Kita harus menyadari bahwa masalah ini tidak hanya menyangkut individu atau keluarga tertentu, tetapi juga masyarakat secara keseluruhan. Pendidikan yang setara adalah kunci untuk menciptakan masyarakat yang inklusif dan berkelanjutan. Oleh karena itu, kita perlu melampaui diskusi tentang biaya uang kuliah dan mengambil tindakan nyata untuk mengubah sistem pendidikan sehingga semua individu, tanpa memandang lapisan sosial atau ekonomi, memiliki kesempatan untuk berkembang dan berkontribusi pada masa depan yang lebih baik.

Sebagai masyarakat yang berkomitmen pada nilai-nilai kesetaraan, kita harus bersatu untuk mengatasi hambatan-hambatan yang menghalangi akses pendidikan. Uang kuliah tidak boleh menjadi penghalang yang tidak dapat diatasi bagi individu yang memiliki potensi untuk berkembang melalui pendidikan. Dengan memahami dampak sosial dan ekonomi uang kuliah, kita dapat merancang solusi yang efektif dan berkelanjutan, membawa kita menuju masyarakat yang lebih adil dan berpendidikan secara merata.

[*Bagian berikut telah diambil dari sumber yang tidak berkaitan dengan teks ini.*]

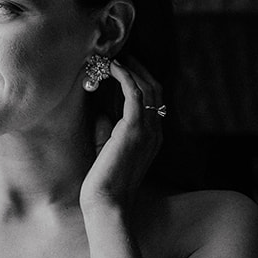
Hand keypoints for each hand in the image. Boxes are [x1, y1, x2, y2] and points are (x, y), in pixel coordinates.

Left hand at [79, 55, 164, 215]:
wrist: (108, 203)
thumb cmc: (104, 182)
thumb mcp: (108, 150)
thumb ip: (109, 130)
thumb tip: (101, 111)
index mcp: (153, 138)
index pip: (155, 101)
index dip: (142, 80)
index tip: (125, 67)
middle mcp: (155, 132)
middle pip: (156, 89)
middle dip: (139, 69)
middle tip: (122, 54)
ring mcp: (148, 130)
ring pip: (148, 87)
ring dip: (131, 69)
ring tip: (115, 57)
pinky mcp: (133, 129)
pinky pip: (134, 93)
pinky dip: (124, 76)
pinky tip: (112, 67)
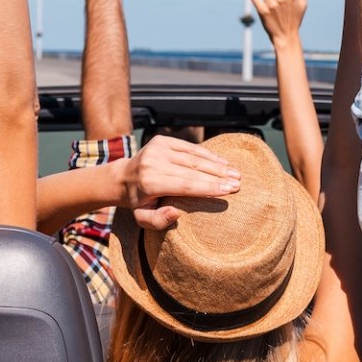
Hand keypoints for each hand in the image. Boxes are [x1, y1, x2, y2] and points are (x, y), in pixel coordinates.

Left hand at [115, 135, 242, 228]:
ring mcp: (158, 148)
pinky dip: (208, 154)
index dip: (208, 187)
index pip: (185, 184)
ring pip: (194, 158)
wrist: (122, 177)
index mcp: (150, 182)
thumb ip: (158, 220)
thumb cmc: (138, 201)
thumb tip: (176, 213)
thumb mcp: (143, 218)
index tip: (228, 191)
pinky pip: (190, 147)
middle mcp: (154, 162)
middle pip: (193, 170)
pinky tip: (223, 162)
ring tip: (236, 173)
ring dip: (217, 165)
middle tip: (238, 183)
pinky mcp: (163, 140)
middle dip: (218, 177)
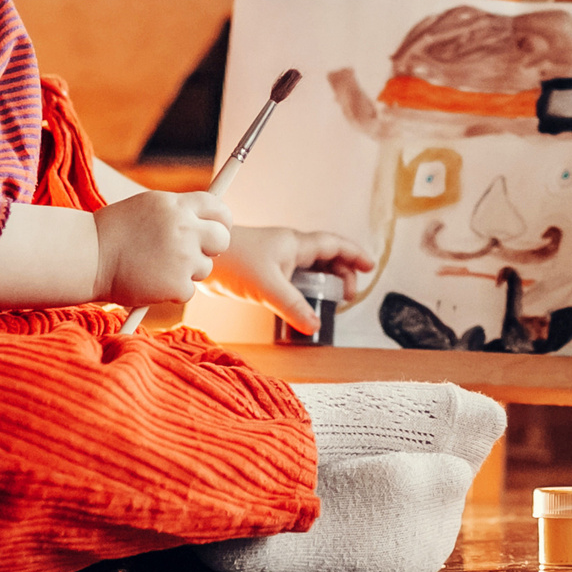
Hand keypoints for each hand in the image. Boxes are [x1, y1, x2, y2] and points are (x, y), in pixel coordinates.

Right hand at [93, 190, 231, 307]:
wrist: (88, 257)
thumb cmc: (111, 233)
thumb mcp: (147, 207)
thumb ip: (176, 212)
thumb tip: (204, 220)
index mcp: (176, 205)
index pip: (217, 207)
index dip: (221, 219)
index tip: (218, 227)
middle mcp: (185, 228)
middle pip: (221, 238)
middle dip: (212, 247)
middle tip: (195, 253)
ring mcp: (183, 257)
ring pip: (204, 267)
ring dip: (186, 271)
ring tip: (156, 267)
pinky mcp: (177, 284)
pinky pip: (188, 290)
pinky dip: (172, 291)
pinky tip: (150, 283)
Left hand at [206, 226, 374, 334]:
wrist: (201, 258)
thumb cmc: (233, 261)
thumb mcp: (268, 287)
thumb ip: (293, 307)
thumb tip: (315, 327)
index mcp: (295, 244)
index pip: (334, 245)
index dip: (354, 254)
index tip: (370, 266)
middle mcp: (289, 249)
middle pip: (326, 257)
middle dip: (342, 273)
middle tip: (348, 295)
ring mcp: (276, 259)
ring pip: (309, 268)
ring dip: (322, 282)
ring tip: (329, 301)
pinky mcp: (262, 272)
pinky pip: (292, 279)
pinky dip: (302, 290)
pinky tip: (300, 305)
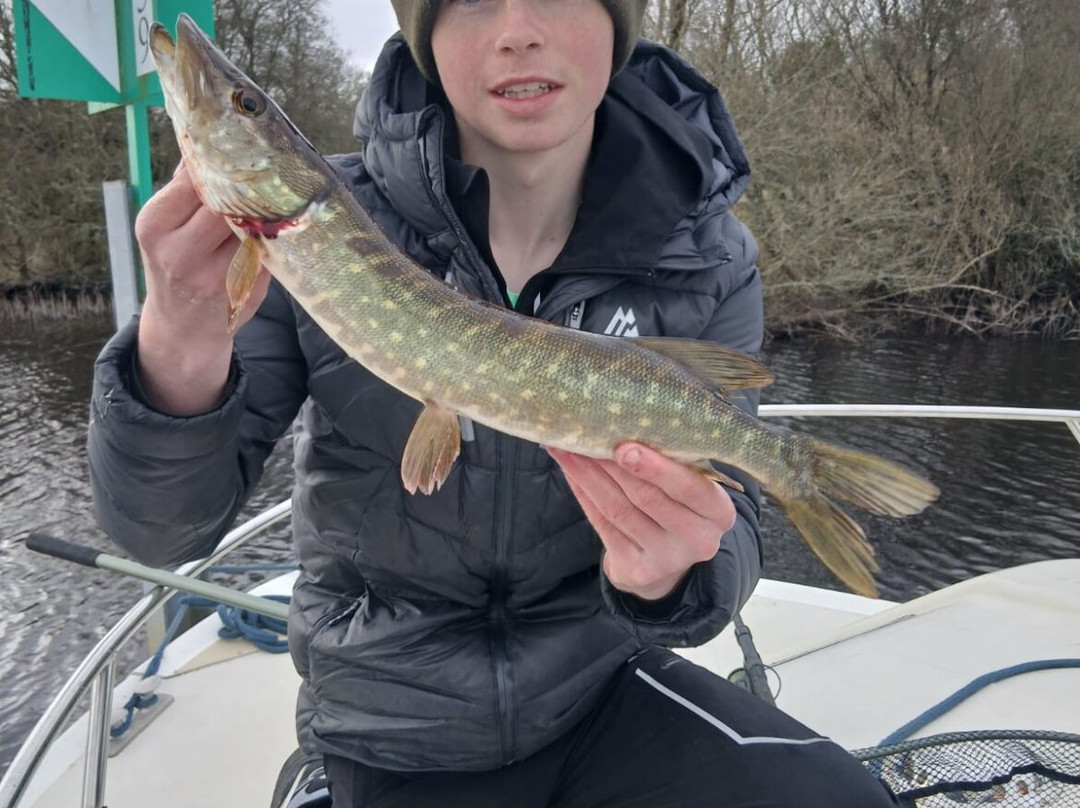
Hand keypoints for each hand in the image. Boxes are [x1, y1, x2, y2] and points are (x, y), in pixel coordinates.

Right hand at [134, 162, 270, 413]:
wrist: (183, 326)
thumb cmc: (178, 263)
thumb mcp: (166, 227)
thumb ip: (186, 191)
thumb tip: (214, 141)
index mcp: (156, 225)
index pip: (193, 181)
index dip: (219, 163)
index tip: (240, 146)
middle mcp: (180, 252)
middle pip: (225, 201)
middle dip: (246, 184)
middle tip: (267, 166)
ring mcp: (215, 274)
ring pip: (251, 225)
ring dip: (266, 207)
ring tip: (280, 188)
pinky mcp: (245, 289)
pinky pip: (266, 249)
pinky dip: (275, 234)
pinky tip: (282, 221)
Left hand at [547, 443, 736, 601]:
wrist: (667, 559)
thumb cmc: (678, 505)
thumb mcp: (690, 487)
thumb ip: (672, 462)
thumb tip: (626, 421)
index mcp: (719, 512)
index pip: (689, 487)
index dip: (656, 468)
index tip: (624, 447)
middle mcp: (699, 539)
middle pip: (648, 498)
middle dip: (613, 466)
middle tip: (587, 438)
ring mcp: (667, 558)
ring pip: (619, 510)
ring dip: (589, 476)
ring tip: (567, 448)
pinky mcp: (636, 569)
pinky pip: (603, 524)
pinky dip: (584, 493)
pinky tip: (570, 470)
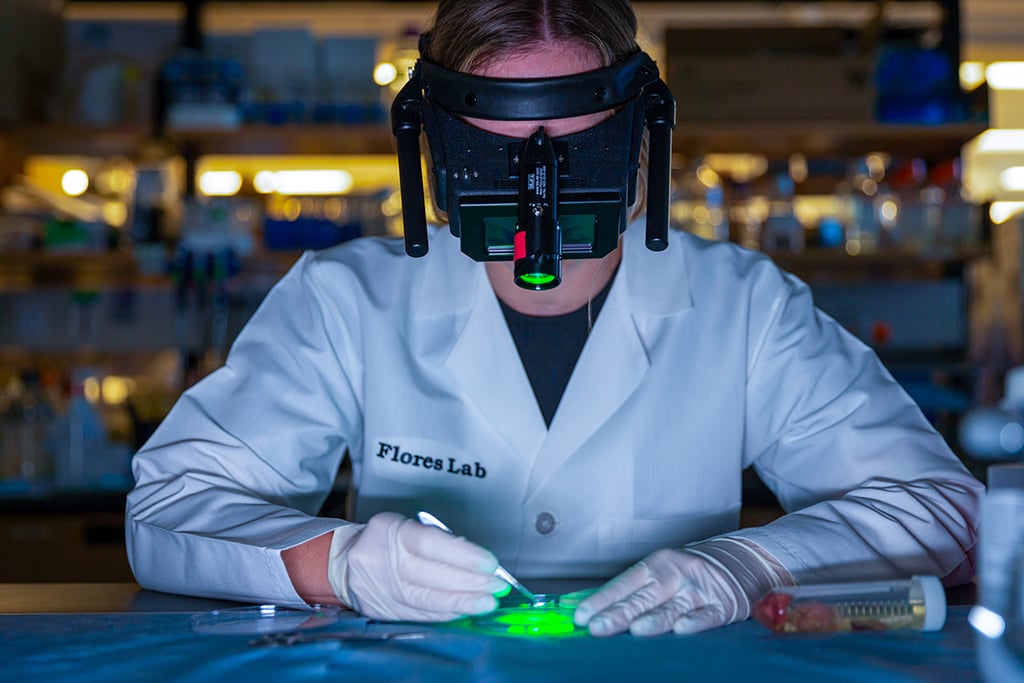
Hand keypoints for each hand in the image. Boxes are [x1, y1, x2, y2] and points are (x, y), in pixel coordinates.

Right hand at [327, 511, 506, 621]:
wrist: (344, 561)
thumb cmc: (386, 540)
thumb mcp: (407, 527)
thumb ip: (439, 541)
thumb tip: (476, 562)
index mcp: (391, 531)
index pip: (431, 543)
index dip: (463, 555)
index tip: (490, 564)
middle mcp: (382, 560)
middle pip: (431, 575)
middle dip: (469, 583)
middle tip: (497, 586)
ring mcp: (381, 589)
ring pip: (426, 600)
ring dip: (461, 603)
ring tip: (486, 603)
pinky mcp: (381, 611)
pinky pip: (418, 615)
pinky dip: (444, 614)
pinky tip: (463, 612)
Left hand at [574, 539, 790, 636]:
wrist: (740, 560)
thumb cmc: (690, 572)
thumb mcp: (661, 573)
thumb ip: (633, 592)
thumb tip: (594, 608)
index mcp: (655, 565)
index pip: (623, 584)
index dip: (601, 600)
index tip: (581, 616)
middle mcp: (675, 575)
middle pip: (643, 597)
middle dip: (619, 613)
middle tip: (598, 627)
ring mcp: (698, 589)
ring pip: (672, 607)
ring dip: (654, 619)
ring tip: (635, 629)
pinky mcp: (722, 604)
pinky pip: (707, 615)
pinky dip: (695, 621)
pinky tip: (682, 629)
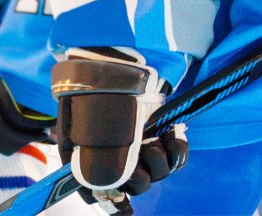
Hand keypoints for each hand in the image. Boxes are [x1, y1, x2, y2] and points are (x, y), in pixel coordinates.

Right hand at [52, 49, 187, 214]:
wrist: (113, 61)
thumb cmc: (94, 97)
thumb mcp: (85, 137)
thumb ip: (95, 171)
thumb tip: (107, 194)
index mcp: (90, 157)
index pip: (103, 194)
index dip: (116, 204)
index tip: (127, 209)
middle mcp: (115, 152)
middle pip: (134, 186)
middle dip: (141, 177)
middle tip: (140, 156)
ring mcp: (138, 141)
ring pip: (158, 173)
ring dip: (160, 163)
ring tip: (154, 141)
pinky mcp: (159, 130)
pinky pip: (176, 155)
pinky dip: (176, 148)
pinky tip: (171, 134)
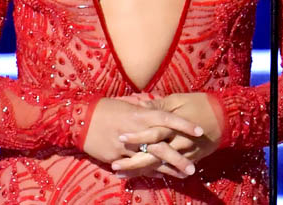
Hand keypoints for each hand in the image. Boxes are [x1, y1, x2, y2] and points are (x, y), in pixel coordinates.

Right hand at [83, 97, 203, 177]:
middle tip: (194, 167)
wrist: (82, 119)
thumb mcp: (129, 105)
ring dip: (168, 169)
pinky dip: (148, 172)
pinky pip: (135, 167)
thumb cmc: (108, 109)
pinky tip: (162, 176)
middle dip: (179, 158)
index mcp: (141, 114)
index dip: (184, 124)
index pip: (167, 118)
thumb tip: (160, 107)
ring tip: (183, 175)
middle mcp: (136, 131)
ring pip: (150, 160)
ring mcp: (126, 147)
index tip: (200, 131)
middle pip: (162, 146)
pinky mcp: (116, 157)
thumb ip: (146, 108)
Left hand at [113, 93, 221, 178]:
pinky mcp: (192, 158)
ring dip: (141, 171)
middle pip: (153, 154)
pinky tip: (144, 177)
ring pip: (161, 166)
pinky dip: (158, 174)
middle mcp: (179, 140)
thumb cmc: (201, 103)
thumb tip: (141, 106)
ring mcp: (186, 152)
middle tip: (114, 167)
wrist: (227, 116)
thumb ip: (159, 104)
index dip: (137, 136)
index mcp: (175, 124)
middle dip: (133, 161)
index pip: (153, 132)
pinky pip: (173, 169)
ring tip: (123, 176)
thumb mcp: (179, 99)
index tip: (120, 137)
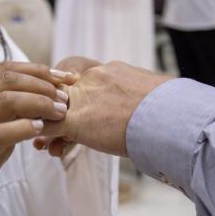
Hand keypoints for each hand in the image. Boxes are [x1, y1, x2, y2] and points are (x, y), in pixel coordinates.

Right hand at [0, 62, 68, 214]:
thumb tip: (48, 88)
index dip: (38, 70)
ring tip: (59, 112)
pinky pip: (0, 133)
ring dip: (39, 103)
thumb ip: (11, 103)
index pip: (5, 69)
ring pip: (4, 101)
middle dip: (42, 85)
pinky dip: (23, 127)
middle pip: (7, 80)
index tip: (63, 78)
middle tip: (64, 98)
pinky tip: (40, 128)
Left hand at [35, 58, 172, 156]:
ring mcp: (83, 97)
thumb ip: (140, 89)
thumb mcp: (154, 89)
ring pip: (51, 106)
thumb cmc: (171, 108)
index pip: (82, 75)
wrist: (171, 118)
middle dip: (54, 106)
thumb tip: (152, 96)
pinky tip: (42, 145)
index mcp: (111, 70)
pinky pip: (49, 125)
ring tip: (47, 143)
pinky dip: (44, 135)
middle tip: (50, 118)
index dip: (73, 89)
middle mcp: (92, 78)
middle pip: (62, 89)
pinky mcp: (76, 120)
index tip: (69, 101)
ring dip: (48, 123)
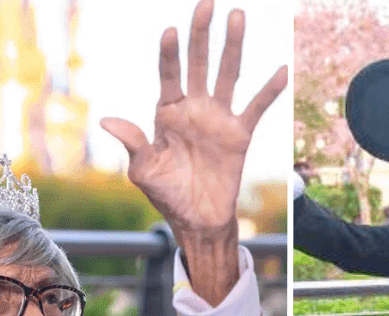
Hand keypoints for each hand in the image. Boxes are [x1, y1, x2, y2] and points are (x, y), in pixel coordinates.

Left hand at [101, 0, 286, 305]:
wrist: (196, 221)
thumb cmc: (166, 195)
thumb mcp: (143, 171)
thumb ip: (132, 143)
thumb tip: (108, 120)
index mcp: (166, 113)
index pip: (169, 74)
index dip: (170, 54)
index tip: (170, 32)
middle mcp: (194, 109)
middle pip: (199, 63)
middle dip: (201, 33)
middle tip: (207, 3)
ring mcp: (218, 119)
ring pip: (228, 75)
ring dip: (232, 46)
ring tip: (237, 16)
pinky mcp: (239, 135)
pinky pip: (256, 108)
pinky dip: (269, 91)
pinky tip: (281, 71)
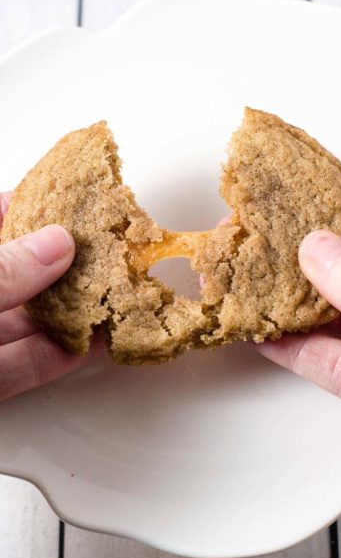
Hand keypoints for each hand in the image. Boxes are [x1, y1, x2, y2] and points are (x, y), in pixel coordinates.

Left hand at [0, 191, 97, 400]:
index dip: (28, 202)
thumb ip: (2, 273)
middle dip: (62, 259)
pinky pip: (25, 363)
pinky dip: (59, 354)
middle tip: (106, 248)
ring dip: (71, 309)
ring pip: (27, 318)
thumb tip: (57, 243)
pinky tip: (92, 343)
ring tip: (114, 295)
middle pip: (19, 269)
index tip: (71, 194)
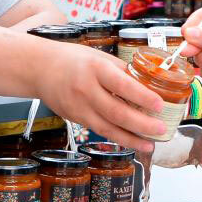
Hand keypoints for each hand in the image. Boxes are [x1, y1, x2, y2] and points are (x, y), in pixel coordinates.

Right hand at [33, 43, 165, 151]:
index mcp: (95, 68)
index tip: (160, 104)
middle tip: (161, 129)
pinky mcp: (75, 119)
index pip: (122, 85)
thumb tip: (148, 84)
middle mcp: (86, 89)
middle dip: (142, 124)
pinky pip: (100, 131)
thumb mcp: (99, 57)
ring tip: (150, 144)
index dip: (142, 97)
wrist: (40, 69)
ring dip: (132, 138)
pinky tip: (132, 141)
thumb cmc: (71, 59)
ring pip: (108, 128)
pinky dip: (118, 138)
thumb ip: (121, 71)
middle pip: (117, 112)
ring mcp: (79, 107)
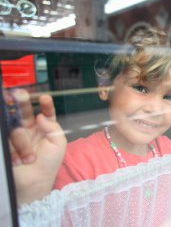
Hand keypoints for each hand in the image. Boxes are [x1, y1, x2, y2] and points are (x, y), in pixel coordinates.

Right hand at [8, 89, 66, 204]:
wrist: (34, 182)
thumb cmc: (50, 163)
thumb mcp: (59, 144)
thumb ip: (53, 127)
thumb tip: (41, 116)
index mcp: (45, 128)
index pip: (45, 113)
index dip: (45, 105)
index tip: (45, 98)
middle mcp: (30, 129)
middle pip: (25, 112)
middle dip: (23, 102)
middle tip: (20, 94)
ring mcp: (17, 137)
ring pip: (17, 130)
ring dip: (23, 145)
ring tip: (29, 158)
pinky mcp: (7, 145)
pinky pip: (9, 141)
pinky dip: (16, 152)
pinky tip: (19, 160)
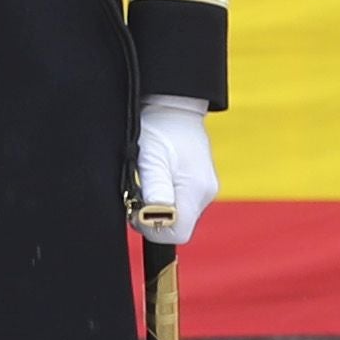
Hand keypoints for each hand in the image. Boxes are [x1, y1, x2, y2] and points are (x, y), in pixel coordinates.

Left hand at [133, 96, 217, 245]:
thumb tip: (156, 218)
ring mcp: (203, 189)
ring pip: (176, 214)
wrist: (172, 106)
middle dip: (151, 216)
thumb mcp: (150, 157)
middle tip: (134, 192)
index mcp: (195, 190)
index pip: (177, 234)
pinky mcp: (198, 184)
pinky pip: (178, 202)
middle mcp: (204, 194)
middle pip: (176, 226)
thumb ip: (155, 188)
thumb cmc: (157, 127)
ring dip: (155, 205)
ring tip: (143, 179)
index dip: (151, 228)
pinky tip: (153, 178)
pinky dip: (162, 196)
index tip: (134, 208)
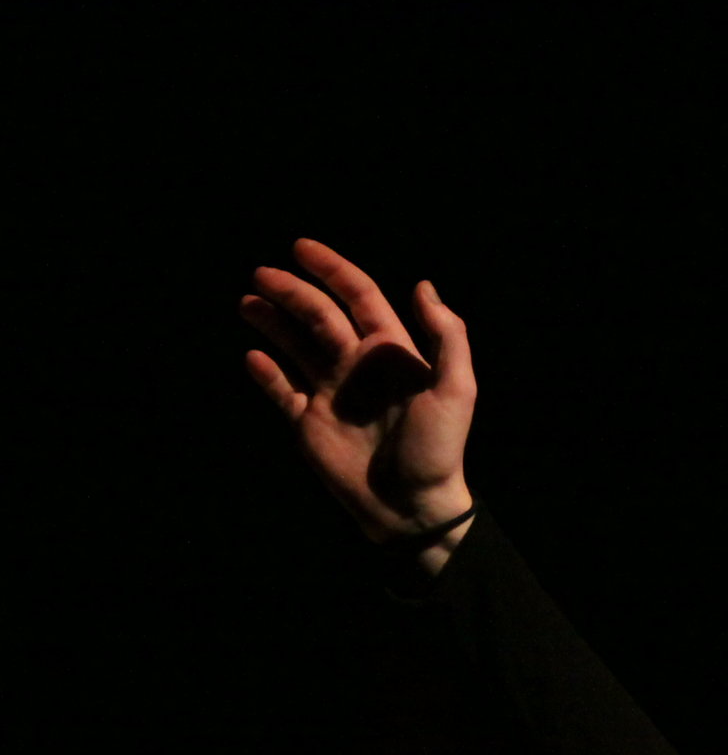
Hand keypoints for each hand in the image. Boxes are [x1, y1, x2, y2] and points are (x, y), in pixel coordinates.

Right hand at [240, 239, 474, 545]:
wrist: (411, 506)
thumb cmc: (437, 449)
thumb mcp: (455, 390)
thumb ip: (446, 337)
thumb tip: (423, 284)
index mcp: (390, 353)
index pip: (358, 298)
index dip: (332, 270)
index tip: (301, 247)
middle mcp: (357, 367)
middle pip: (319, 316)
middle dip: (291, 291)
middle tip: (261, 274)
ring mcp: (331, 395)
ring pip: (295, 347)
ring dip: (272, 322)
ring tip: (246, 302)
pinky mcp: (308, 425)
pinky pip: (281, 392)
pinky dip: (265, 374)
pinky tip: (251, 356)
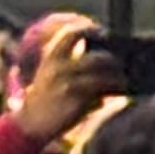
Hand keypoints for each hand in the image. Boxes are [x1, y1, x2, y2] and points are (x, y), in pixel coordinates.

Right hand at [12, 24, 125, 149]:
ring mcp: (69, 84)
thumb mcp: (50, 74)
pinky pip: (102, 91)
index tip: (103, 32)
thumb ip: (70, 64)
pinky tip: (120, 90)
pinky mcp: (76, 100)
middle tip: (122, 63)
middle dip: (112, 60)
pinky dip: (113, 89)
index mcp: (51, 58)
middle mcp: (60, 68)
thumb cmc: (46, 98)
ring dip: (117, 77)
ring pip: (103, 75)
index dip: (88, 29)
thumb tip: (103, 60)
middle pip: (97, 58)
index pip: (70, 34)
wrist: (30, 124)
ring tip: (124, 79)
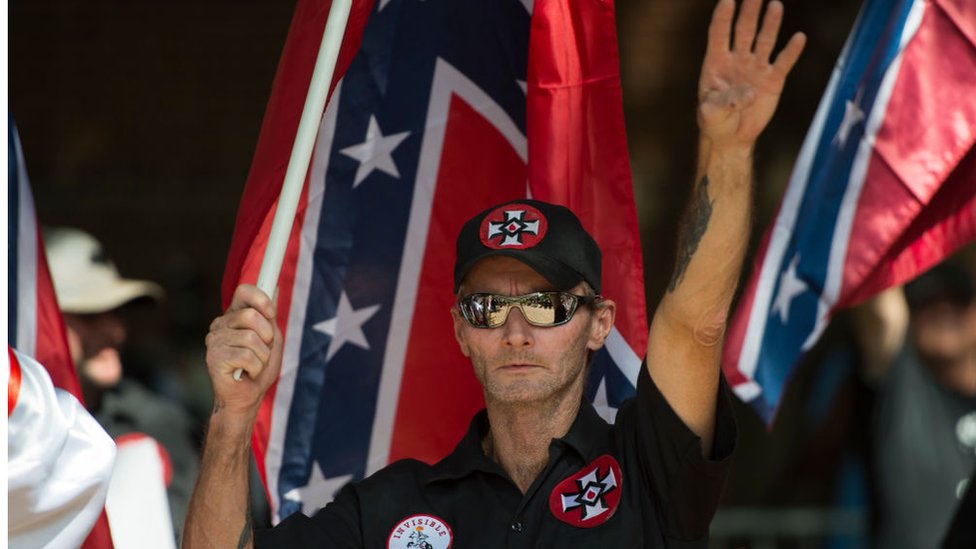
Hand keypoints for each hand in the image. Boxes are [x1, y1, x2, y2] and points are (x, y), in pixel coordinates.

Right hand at [204, 284, 281, 416]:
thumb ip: (270, 316)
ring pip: (251, 338)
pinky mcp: (214, 357)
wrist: (246, 398)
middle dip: (267, 336)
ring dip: (262, 356)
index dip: (261, 298)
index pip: (244, 291)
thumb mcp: (272, 339)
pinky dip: (256, 367)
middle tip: (263, 351)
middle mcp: (220, 325)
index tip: (271, 312)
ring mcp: (214, 341)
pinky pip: (247, 356)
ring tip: (254, 365)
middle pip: (251, 315)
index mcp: (233, 317)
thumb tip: (276, 288)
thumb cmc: (259, 369)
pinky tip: (247, 373)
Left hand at [698, 0, 805, 147]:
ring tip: (775, 5)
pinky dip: (791, 51)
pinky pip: (783, 62)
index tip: (727, 0)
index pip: (719, 35)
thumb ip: (724, 102)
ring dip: (770, 24)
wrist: (732, 136)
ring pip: (764, 40)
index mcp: (716, 63)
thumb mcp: (711, 114)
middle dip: (749, 11)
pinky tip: (799, 37)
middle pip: (744, 30)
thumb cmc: (715, 121)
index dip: (723, 18)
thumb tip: (748, 93)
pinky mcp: (773, 79)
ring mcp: (756, 67)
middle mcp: (737, 60)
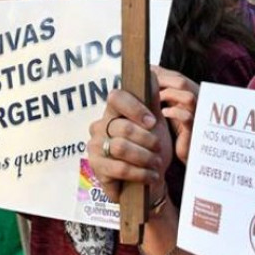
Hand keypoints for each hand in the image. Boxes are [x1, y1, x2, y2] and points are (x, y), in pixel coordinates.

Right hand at [87, 70, 172, 202]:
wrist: (149, 181)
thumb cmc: (150, 150)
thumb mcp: (155, 125)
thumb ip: (152, 102)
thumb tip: (150, 73)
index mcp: (113, 112)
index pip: (116, 97)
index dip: (135, 108)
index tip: (152, 122)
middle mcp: (100, 127)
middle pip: (123, 127)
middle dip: (147, 140)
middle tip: (159, 149)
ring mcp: (95, 147)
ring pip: (121, 147)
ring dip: (145, 157)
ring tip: (156, 164)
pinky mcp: (97, 168)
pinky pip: (120, 168)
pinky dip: (140, 173)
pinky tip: (151, 176)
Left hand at [152, 66, 197, 164]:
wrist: (184, 151)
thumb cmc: (175, 128)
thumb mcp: (168, 105)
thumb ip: (161, 91)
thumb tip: (147, 75)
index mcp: (188, 93)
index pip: (176, 76)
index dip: (160, 75)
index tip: (144, 77)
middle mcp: (194, 102)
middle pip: (181, 81)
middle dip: (162, 83)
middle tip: (146, 88)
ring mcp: (195, 115)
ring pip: (188, 97)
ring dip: (169, 96)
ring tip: (156, 100)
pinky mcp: (193, 130)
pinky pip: (187, 117)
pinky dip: (173, 112)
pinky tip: (163, 113)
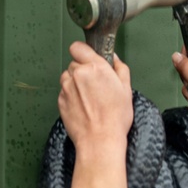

Melintasi Jurang dan Menjadi Arsitek Perubahan

Sebagaimana kita meratapi ketidaksetaraan, marilah kita bersama-sama menjadi arsitek perubahan. Jadilah suara yang tak terabaikan, menjadi katalisator bagi transformasi pendidikan. Dengan mengejar pengetahuan bersama, kita bisa menciptakan masa depan di mana kesempatan pendidikan adalah hak setiap individu, bukan hak terbatas oleh dompet.

Sekarang, kita tidak hanya berbicara tentang perubahan, tetapi kita menjadi perubahan itu sendiri. Dalam setiap tindakan kecil, dalam setiap kata yang kita sampaikan, kita membentuk narasi yang memandu kita ke arah perubahan yang positif. Mari kita wujudkan visi pendidikan yang menciptakan keberlanjutan, keadilan, dan kesetaraan.

Mungkin perjalanan ini tidak mudah, namun pada akhirnya, nilai pendidikan yang adil dan merata akan menjadi mahkota kejayaan kita. Dalam melibas ketidaksetaraan pendidikan, kita bersama-sama menciptakan cerita orisinal yang tidak hanya mengagumkan, tetapi juga mewariskan warisan keadilan untuk generasi yang akan datang. Hiduplah sebagai agen perubahan, dan saksikan bagaimana uang kuliah yang kini menciptakan jurang sosial, akan menjadi pondasi yang merangkul keberagaman dan menyatukan masyarakat menuju masa depan yang lebih cerah.